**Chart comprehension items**
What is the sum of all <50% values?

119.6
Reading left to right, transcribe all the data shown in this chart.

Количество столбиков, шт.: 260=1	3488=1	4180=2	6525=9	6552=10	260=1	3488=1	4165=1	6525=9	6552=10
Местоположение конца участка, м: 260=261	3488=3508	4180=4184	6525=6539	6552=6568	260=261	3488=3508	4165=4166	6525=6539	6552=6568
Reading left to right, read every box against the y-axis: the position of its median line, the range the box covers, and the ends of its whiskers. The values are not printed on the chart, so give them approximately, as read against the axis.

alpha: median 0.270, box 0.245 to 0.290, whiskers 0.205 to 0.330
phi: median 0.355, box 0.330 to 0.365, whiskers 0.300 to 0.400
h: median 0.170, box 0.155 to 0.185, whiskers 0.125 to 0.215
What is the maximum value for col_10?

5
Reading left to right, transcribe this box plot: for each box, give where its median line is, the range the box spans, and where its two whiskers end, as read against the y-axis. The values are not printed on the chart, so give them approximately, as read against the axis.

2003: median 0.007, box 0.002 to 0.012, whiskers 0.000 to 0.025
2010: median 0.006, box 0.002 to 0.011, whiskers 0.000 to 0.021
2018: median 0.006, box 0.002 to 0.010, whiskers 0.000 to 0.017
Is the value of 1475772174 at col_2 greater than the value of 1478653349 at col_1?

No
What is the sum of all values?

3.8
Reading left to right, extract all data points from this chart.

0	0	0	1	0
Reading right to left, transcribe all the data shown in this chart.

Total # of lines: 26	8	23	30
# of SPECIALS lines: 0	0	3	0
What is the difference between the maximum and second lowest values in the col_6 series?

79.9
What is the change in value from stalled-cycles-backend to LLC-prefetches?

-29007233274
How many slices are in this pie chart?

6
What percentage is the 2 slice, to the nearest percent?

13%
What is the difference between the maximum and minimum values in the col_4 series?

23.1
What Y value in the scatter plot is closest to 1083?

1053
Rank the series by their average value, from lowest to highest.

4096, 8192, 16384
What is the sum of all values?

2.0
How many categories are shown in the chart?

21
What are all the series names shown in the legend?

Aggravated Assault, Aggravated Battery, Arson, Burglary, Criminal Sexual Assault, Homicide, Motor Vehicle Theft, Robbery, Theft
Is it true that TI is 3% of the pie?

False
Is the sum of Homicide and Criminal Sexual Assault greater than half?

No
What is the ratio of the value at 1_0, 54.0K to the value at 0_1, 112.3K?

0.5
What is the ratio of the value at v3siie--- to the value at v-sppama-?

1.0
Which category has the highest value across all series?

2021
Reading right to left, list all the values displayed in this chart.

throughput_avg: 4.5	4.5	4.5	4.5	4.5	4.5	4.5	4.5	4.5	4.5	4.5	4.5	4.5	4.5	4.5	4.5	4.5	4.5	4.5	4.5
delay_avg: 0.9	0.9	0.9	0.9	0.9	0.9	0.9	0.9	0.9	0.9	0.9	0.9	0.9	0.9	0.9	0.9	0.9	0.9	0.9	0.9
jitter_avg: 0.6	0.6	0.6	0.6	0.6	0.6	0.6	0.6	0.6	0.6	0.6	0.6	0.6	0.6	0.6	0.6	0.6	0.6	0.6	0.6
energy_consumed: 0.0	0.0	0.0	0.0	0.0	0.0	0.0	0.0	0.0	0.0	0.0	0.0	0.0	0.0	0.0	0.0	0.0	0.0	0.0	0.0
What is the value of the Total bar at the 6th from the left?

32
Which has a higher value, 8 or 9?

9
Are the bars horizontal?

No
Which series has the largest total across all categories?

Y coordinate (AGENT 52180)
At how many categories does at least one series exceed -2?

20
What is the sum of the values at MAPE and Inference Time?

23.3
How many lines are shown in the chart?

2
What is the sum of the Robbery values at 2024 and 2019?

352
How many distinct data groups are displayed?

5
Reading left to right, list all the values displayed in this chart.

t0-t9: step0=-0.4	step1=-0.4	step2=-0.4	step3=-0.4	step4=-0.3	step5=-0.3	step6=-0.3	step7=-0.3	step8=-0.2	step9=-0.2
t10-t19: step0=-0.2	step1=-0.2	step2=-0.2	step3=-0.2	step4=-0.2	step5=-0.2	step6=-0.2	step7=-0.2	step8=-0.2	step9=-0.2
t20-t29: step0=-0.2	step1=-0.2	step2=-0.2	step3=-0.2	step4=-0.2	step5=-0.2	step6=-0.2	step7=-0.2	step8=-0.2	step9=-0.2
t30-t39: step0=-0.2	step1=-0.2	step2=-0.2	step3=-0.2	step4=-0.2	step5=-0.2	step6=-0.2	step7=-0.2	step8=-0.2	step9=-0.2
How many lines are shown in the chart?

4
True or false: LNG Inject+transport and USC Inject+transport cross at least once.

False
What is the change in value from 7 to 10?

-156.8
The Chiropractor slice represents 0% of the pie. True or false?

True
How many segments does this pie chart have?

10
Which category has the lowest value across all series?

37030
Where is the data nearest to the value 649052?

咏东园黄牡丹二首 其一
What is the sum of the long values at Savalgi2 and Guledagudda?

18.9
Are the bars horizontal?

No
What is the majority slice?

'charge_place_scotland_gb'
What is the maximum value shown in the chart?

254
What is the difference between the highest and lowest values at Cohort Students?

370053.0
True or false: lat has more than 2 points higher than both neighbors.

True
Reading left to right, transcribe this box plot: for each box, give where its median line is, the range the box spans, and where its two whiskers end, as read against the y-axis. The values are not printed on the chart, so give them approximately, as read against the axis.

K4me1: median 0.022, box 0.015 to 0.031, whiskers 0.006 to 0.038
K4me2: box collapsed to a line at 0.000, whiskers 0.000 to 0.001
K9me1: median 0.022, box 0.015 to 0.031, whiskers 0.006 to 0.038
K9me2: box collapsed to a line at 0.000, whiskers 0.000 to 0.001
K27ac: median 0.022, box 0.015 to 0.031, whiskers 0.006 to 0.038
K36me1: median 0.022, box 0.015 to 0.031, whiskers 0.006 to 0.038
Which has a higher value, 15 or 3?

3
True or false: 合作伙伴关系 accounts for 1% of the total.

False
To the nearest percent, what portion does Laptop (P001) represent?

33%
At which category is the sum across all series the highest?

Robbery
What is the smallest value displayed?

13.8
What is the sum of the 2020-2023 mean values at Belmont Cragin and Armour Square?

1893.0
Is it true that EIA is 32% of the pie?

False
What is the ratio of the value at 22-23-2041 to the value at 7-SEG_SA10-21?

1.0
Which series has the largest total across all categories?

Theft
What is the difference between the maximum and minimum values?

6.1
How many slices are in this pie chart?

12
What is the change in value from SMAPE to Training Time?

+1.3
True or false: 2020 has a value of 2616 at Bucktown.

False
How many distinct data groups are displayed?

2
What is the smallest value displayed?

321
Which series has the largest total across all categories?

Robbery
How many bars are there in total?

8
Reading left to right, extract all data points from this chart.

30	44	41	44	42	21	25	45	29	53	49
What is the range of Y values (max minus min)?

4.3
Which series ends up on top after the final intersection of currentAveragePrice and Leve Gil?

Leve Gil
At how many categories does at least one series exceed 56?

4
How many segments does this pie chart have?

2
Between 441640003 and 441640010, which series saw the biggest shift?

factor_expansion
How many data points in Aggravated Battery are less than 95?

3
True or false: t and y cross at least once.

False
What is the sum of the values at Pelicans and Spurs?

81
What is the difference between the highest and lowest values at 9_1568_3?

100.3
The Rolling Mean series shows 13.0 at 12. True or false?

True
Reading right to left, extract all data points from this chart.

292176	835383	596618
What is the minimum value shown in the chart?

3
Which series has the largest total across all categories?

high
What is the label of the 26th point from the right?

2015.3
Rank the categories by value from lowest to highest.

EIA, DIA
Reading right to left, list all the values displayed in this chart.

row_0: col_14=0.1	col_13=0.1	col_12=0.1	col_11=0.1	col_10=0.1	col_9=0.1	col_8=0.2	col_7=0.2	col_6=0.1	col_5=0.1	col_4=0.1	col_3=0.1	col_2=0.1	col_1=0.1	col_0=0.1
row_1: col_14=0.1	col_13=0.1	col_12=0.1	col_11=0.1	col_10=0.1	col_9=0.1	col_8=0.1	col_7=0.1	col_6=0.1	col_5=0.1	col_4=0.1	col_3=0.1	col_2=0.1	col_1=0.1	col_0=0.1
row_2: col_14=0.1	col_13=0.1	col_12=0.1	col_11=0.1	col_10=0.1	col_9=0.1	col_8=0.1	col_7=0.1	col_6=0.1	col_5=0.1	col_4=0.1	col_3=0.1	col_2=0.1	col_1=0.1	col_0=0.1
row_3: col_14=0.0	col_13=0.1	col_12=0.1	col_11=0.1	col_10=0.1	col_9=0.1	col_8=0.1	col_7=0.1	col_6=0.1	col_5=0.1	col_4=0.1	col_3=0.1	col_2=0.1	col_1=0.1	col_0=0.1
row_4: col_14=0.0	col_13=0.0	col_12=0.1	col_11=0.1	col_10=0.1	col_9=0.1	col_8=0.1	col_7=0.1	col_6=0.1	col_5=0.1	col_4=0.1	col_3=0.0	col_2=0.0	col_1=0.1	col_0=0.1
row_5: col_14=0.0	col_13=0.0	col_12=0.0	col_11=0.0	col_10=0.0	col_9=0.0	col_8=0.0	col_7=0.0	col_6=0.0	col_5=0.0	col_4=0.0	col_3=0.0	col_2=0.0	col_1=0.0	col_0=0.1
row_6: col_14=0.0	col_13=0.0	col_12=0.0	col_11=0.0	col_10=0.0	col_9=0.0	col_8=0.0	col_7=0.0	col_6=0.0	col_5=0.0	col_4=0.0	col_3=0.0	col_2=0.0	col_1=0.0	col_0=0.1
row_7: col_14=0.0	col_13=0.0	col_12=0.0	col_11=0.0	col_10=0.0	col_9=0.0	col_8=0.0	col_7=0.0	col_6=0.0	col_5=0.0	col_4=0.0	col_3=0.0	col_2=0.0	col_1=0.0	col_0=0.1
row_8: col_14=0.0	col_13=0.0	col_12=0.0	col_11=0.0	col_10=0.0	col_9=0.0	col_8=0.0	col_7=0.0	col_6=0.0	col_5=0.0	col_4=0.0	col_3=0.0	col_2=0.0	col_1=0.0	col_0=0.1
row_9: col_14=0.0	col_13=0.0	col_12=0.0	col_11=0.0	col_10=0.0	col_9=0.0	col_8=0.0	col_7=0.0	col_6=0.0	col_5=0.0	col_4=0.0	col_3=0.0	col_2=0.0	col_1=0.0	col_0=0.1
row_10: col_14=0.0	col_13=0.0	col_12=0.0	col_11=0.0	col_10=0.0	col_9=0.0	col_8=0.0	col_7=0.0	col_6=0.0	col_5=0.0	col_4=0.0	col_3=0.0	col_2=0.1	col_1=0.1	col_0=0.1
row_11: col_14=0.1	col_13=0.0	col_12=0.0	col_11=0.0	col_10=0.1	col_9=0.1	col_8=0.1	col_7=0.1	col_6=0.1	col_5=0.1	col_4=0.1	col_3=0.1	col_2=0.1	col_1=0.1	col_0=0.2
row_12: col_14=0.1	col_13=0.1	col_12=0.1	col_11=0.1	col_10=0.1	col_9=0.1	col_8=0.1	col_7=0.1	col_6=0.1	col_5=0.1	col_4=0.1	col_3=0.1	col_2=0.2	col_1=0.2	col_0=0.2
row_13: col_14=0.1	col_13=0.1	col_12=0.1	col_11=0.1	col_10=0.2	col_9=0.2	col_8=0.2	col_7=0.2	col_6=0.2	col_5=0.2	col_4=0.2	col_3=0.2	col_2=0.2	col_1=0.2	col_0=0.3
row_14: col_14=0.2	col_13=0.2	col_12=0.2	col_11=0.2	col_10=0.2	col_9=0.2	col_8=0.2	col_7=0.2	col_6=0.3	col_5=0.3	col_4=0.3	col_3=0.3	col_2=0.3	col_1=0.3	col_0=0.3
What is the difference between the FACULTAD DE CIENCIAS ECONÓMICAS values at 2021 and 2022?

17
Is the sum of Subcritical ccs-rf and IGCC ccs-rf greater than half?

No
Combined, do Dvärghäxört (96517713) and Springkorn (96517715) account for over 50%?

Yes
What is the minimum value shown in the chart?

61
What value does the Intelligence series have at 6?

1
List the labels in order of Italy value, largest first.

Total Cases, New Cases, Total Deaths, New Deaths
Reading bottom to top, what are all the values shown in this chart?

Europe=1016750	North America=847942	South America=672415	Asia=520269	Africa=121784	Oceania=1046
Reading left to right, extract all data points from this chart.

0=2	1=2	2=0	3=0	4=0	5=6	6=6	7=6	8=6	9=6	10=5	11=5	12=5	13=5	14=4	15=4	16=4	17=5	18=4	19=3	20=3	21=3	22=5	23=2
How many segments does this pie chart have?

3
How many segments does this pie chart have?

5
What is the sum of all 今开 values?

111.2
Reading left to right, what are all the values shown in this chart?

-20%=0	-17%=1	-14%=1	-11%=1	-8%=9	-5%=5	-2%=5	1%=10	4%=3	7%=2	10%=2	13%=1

**Problem details**
Can you rewrite the lines between the ones holding "咏东园黄牡丹二首 其一" and "at Cohort Students?", inclusive, changing "maximum" to "largest" and leaving all else unchanged?

**Your response**
咏东园黄牡丹二首 其一
What is the sum of the long values at Savalgi2 and Guledagudda?

18.9
Are the bars horizontal?

No
What is the majority slice?

'charge_place_scotland_gb'
What is the largest value shown in the chart?

254
What is the difference between the highest and lowest values at Cohort Students?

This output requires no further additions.